When you don’t know who you are or you’re afraid to reveal who you are or there is a power differential in play, you wait. You hope the relationship will get better. You tell yourself it will. Out there, in the distance, are your just rewards. Surely, they’ll be yours after you jump through a few more hoops, eat a few more crumbs, earn more trust, rock more projects, work even harder for that promotion, demonstrate–for the umpteenth time–you’re a team player, do a few more favors, receive–even more–rave reviews, and time and again make your good intentions known.
What do you do if you’re a Spiritual Gangster?
You don’t steal from your literal or figurative family or rat on your friends, ever; those rules are instinctive to you. Like Cheryl and me, you learned long ago to be street smart and look out for your friends stealthily; most times they don’t even know you’re watching. You know you’ve invested plenty in the relationship. You’re loyal, schooled in solid rules of conduct, and amongst associates, family, and friends, you behave well. You do the right thing. You share. You protect.
And you aren’t anybody’s fool.
When you’re a Spiritual Gangster you have faith enough to stand in your power. You trust that you’re supported. You know your integrity—your freedom and your growth–is worth more than another pair of golden handcuffs.
You’re worth your weight in gold and then some.
You’re through waiting for acknowledgement from on high.
You know the work of rising has more to do with who and what you let go of than who and what you hang on to.
You recognize the difference between fantasy and reality. And when you spot that fantasy that’s so tantalizing in your minds eye but is doing more harm than good for you on the day to day, you know what you’re going to have to do.
You’re going to have to kill that darling.
You can love it and let it go.
You’ll be all right, I promise. Walk away.
You may feel you’re slaying a dragon. Metaphorically speaking, you are.
When you’re finished, bring it back to your self as proof.

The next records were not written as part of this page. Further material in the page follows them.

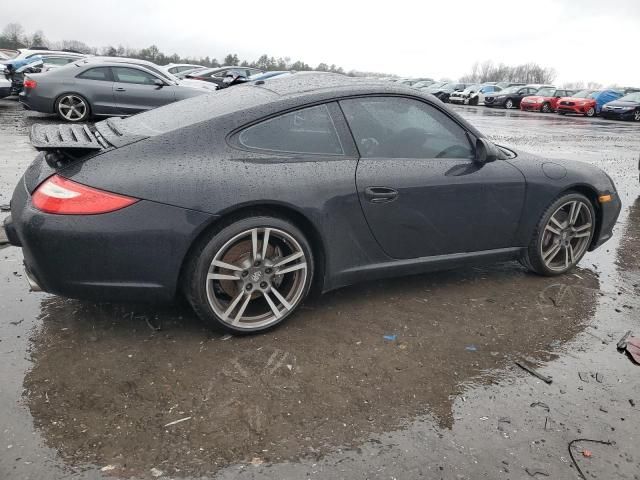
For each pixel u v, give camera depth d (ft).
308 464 6.34
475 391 7.94
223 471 6.17
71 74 35.65
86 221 7.72
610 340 9.69
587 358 9.03
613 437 7.09
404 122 10.27
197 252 8.45
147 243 8.00
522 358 8.93
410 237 10.30
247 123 8.85
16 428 6.68
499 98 104.58
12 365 7.98
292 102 9.23
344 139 9.59
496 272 12.78
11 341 8.63
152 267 8.16
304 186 8.92
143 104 36.94
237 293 8.93
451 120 10.80
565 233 12.32
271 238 9.08
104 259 7.92
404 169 9.95
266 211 8.82
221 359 8.43
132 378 7.83
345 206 9.36
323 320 9.91
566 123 69.92
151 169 8.09
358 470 6.28
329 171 9.23
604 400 7.88
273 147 8.99
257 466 6.27
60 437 6.57
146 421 6.94
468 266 11.41
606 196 12.51
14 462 6.14
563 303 11.16
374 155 9.84
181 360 8.36
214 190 8.25
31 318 9.40
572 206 12.11
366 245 9.92
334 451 6.57
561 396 7.92
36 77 35.50
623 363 8.92
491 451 6.71
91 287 8.09
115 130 9.20
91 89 35.83
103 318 9.52
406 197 9.91
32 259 7.97
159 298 8.48
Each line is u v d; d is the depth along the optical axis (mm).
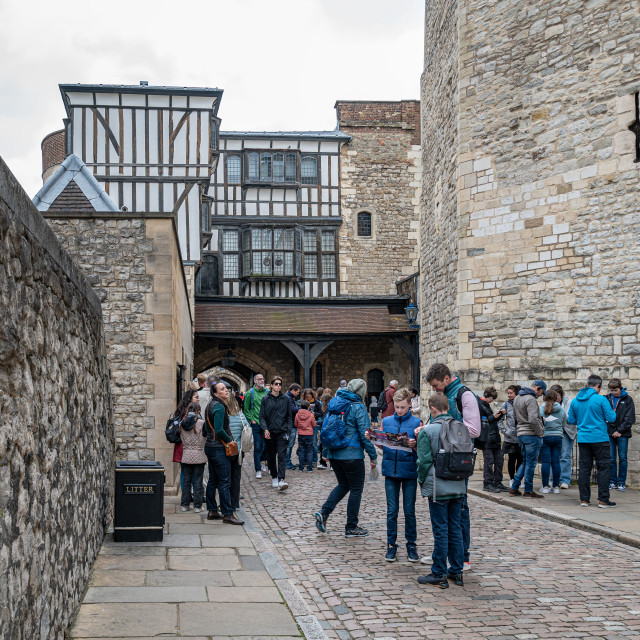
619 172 9203
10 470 2471
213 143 23203
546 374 9867
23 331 2756
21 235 2750
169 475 8367
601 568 5078
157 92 19125
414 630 3820
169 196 19156
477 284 10797
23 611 2602
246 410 10438
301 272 25078
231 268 24953
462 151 11102
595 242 9430
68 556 3695
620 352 9094
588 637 3715
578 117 9695
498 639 3684
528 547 5742
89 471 4762
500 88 10680
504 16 10672
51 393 3336
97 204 11109
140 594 4234
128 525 5703
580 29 9711
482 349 10672
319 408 12078
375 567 5129
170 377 8438
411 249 26031
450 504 4707
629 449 8680
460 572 4680
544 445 8367
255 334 20688
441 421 4711
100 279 8453
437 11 13023
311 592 4512
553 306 9867
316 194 25641
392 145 26297
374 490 9008
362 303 22266
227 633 3582
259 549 5477
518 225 10336
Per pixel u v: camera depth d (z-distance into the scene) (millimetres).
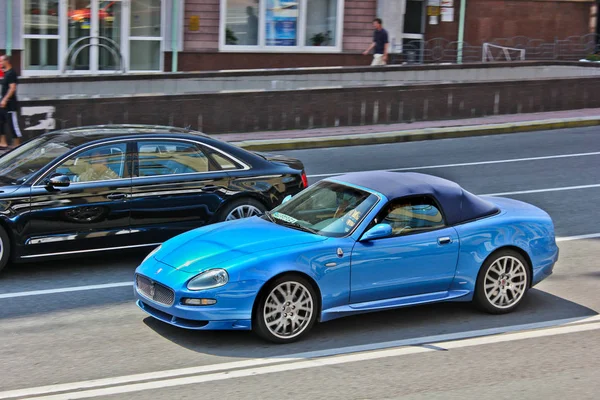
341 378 6078
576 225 11422
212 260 6871
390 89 19422
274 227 7449
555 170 15203
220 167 9648
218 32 23812
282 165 10109
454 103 20094
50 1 21984
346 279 7059
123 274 9000
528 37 27203
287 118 18641
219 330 7199
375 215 7281
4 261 8617
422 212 7488
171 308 6777
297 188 10055
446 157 16469
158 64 23547
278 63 24609
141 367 6305
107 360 6449
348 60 25203
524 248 7734
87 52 22641
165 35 23344
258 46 24328
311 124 18875
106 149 9125
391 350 6719
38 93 18469
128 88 19547
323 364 6379
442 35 26484
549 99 21188
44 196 8680
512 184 14047
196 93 17609
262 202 9789
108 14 22703
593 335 7137
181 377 6090
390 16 24828
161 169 9312
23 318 7492
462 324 7434
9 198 8555
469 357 6559
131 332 7137
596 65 24281
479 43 26797
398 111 19609
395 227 7324
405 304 7336
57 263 9406
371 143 18016
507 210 8008
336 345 6852
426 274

Stand in your own light; it’s far, far, more magnificent than you previously imagined.
Consider yourself—your true family, your children, your real friends—all the love that’s wholly yours at the end of the day—worth every penny you stand to lose, every tear you’ll shed, every lesson you’ll have learned. And bask in the glory of what it feels like to move one step closer to your self, one word, one post, one scene, one chapter, one little death, at a time.